İŞİN İÇİNDE ULUSLAR ARASI İLÂÇ FİRMALARI DA VAR
‘’Vaktiyle Bergama’daki koskoca Zeus Sunağı’nı aşırmayı başaran Avrupalılar, fırsat buldukça canlı türlerimize de aynı aç gözlülükle yaklaşmaktadır. Bunu yaparken de Türkiye’deki yasal boşluklardan ya da ilgisizlikten yararlanıyorlar’’ diyen Düzenli, bazı Türk bilim adamı meslektaşlarının da farkında olmadan casuslarla işbirliği yaptığını, kaçakçıların, yurt dışına eğitim için giden öğrencileri bile kullanarak çok özel bitki materyallerini ele geçirdiklerini kaydetti.

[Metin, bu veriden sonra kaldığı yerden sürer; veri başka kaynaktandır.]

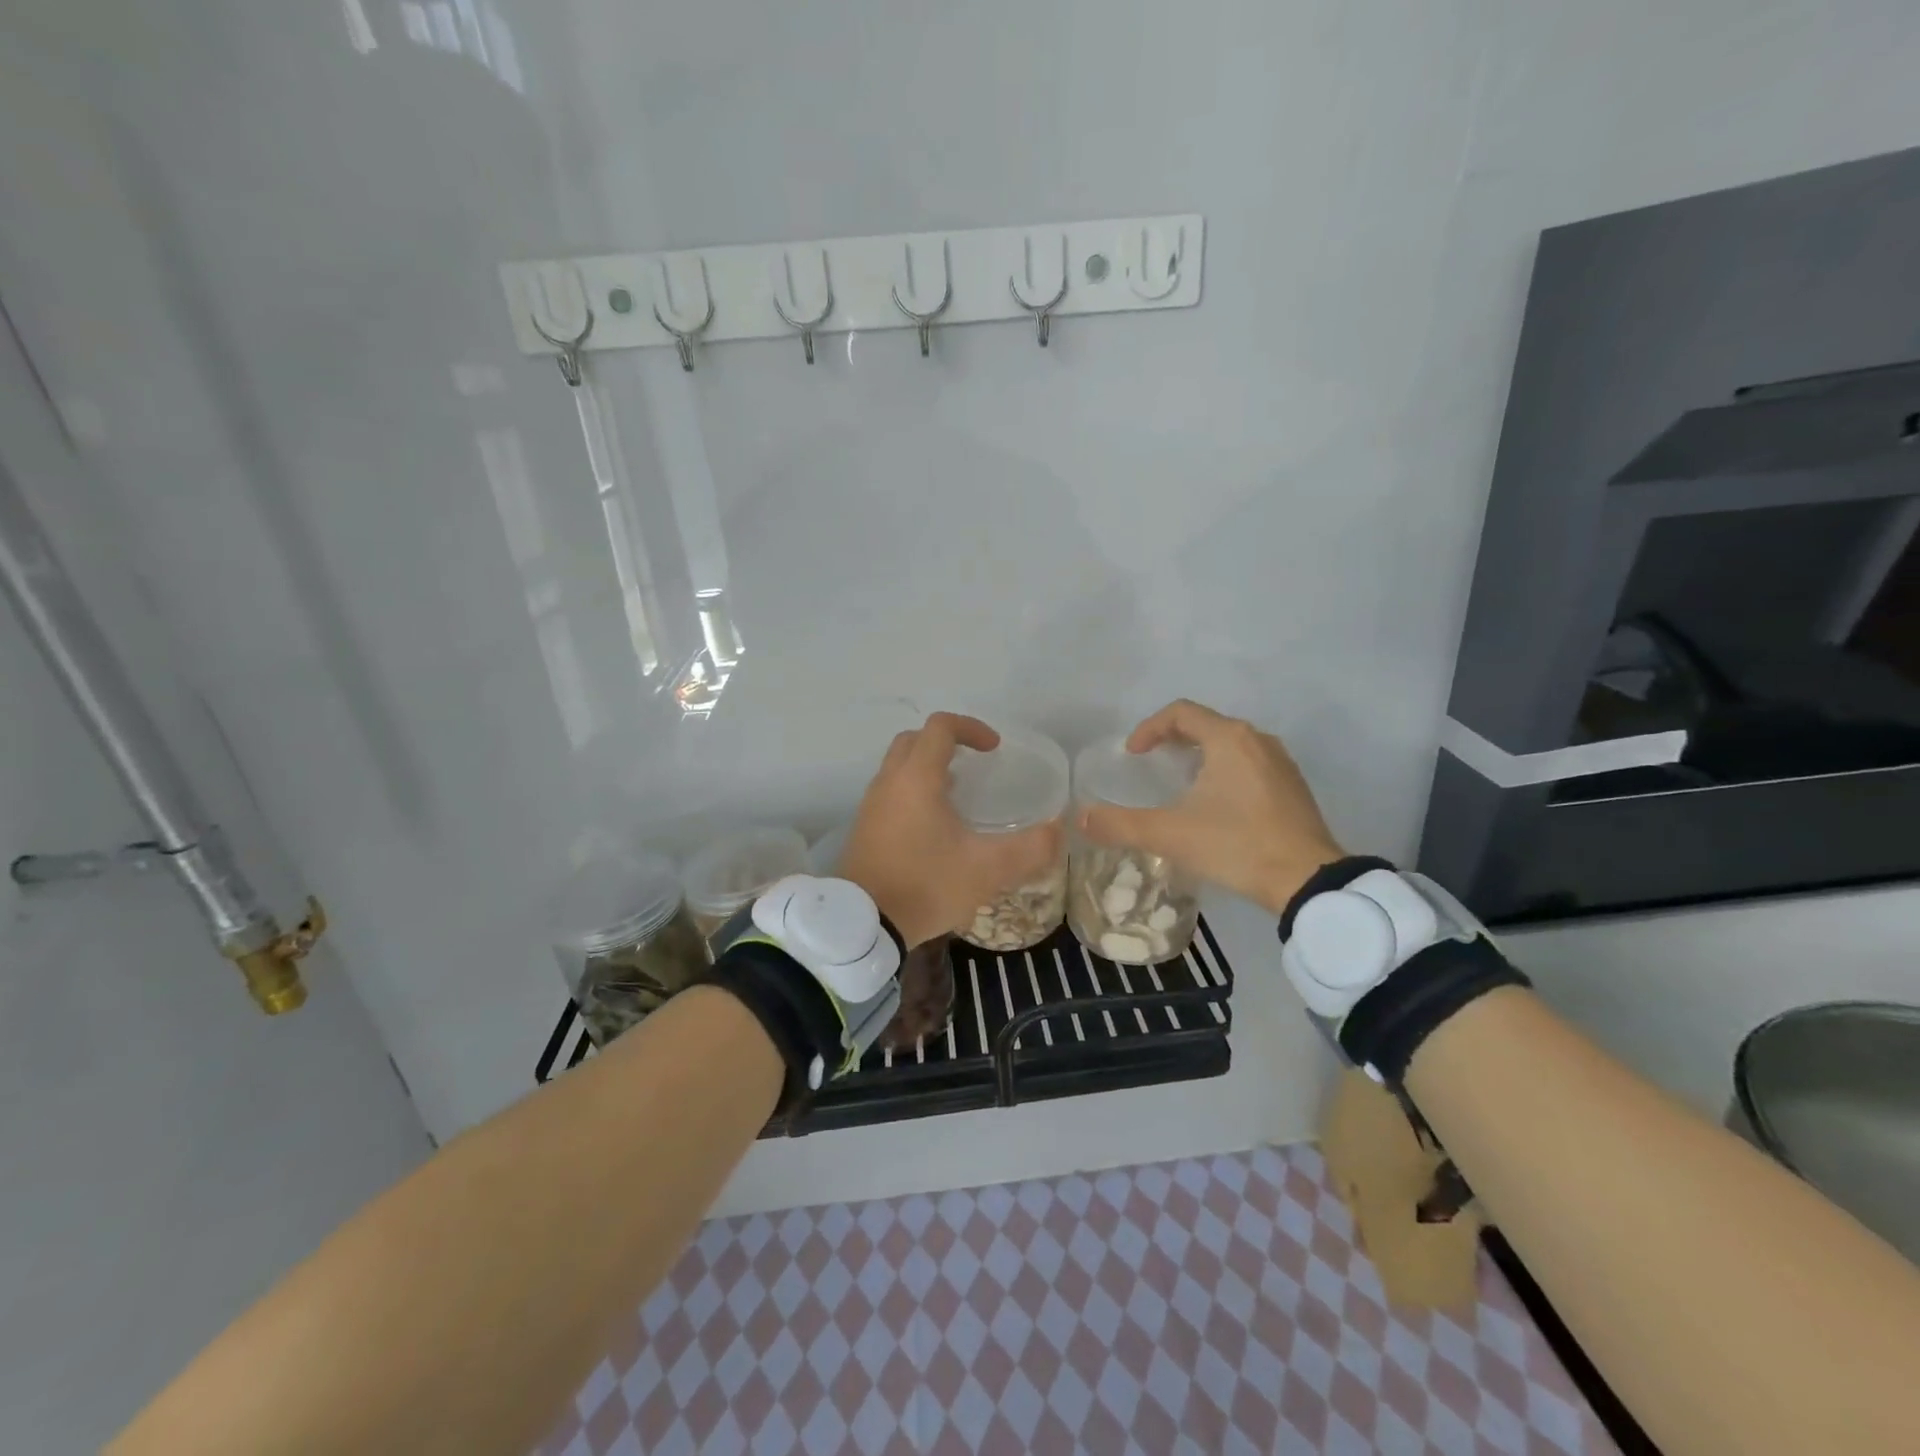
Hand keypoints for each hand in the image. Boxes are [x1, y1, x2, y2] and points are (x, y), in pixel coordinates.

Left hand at [838, 713, 1062, 947]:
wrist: (862, 924)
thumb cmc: (925, 885)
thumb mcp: (986, 870)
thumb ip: (1029, 849)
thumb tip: (1057, 830)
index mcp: (917, 778)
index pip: (941, 727)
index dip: (971, 728)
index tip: (994, 749)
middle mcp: (889, 781)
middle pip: (915, 739)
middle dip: (946, 742)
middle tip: (975, 764)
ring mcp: (872, 804)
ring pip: (899, 766)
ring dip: (928, 767)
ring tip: (959, 794)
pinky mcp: (864, 827)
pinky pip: (891, 791)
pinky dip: (914, 790)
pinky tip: (935, 825)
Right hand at [1079, 700, 1344, 914]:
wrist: (1309, 881)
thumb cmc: (1237, 845)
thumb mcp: (1171, 835)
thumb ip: (1121, 824)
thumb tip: (1080, 818)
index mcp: (1229, 738)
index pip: (1180, 713)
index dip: (1149, 728)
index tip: (1132, 755)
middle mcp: (1257, 740)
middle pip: (1206, 725)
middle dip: (1173, 740)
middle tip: (1150, 765)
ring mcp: (1281, 763)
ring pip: (1231, 745)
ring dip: (1200, 755)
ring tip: (1180, 783)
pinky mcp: (1293, 787)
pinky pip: (1250, 764)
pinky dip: (1224, 772)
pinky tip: (1217, 806)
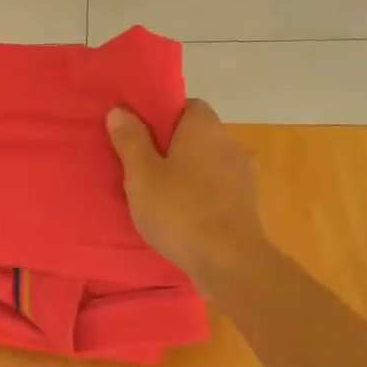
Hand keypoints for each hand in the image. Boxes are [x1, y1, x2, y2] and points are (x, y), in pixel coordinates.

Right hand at [107, 100, 266, 294]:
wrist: (229, 260)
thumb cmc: (180, 210)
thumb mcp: (142, 175)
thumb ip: (131, 141)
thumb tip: (120, 110)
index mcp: (204, 127)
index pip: (187, 105)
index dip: (163, 117)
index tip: (141, 136)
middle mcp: (229, 142)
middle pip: (197, 135)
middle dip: (173, 147)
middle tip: (143, 168)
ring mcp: (242, 174)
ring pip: (208, 163)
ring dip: (189, 173)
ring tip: (160, 195)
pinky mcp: (247, 203)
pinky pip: (218, 189)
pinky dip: (202, 195)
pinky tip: (183, 215)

Kaçakçıların turist gibi gelerek tabiat turları ya da kamplarda topladıkları bitkileri kargo yoluyla ülkelerine gönderdiklerini vurgulayan Düzenli, kara yoluyla gelen bitki ajanlarının ise araçlarına özel bölmeler yaptırdıklarını ileri sürdü. Düzenli, Türkiye ilâç ve kozmetik ürünlerinin hammaddesi olan 4 bine yakın endemik bitki türü ile endemik olmayan çok sayıda bitkinin gen merkezi olmasının kaçakçıların iştahını kabarttığını kaydetti.